A dissertação vencedora teve orientação da Professora Doutora Maria Luísa Moura da ESA/IPVC e coorientação de Doutor Pedro Mansilla, da Estación Fitopatolóxica do Areeiro (EFA), Pontevedra. O trabalho enquadrou-se na investigação sobre a mais devastadora doença da actinídea em todo o mundo, que tem vindo a ser realizada nas duas instituições, no âmbito de protocolos de colaboração internacionais e no Programa ERASMUS, de que a aluna beneficiou

A SPF estabelece um concurso nacional destinado a distinguir o melhor trabalho final de Mestrado na área de Fitopatologia, com o fim de incentivar o interesse dos jovens pela investigação, atribuindo um prémio no valor de 1000 Euros, sendo oferecida também a inscrição e 1ª quota da SPF, assim como um Diploma da Sociedade.
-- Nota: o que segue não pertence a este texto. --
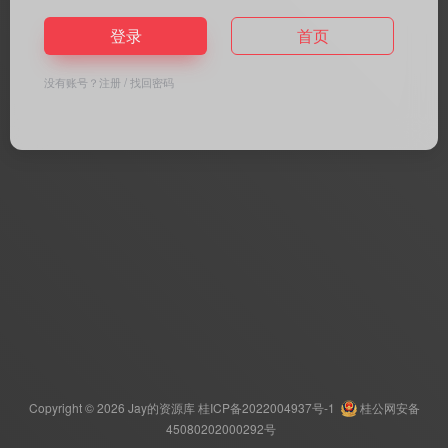
登录
首页
没有账号？
注册
/
找回密码
Copyright © 2026
Jay的资源库
桂ICP备2022004937号-1
桂公网安备
45080202000292号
Prémio Prof. Branquinho d’Oliveira

A Sociedade Portuguesa de Fitopatologia estabelece o prémio Prof. Branquinho d’Oliveira destinado a distinguir em todo o País, o melhor trabalho final de Mestrado na área de Fitopatologia. O Prof. Branquinho d’Oliveira (1904 -1983), foi um homem da ciência que se dedicou ao estudo das doenças das plantas. Desenvolveu trabalhos notáveis no âmbito da ferrugem do “Cafeeiro”. Criou o Centro de Investigação das Ferrugens do Cafeeiro e foi chefe do Departamento de Fitopatologia da Estação Agronómica Nacional.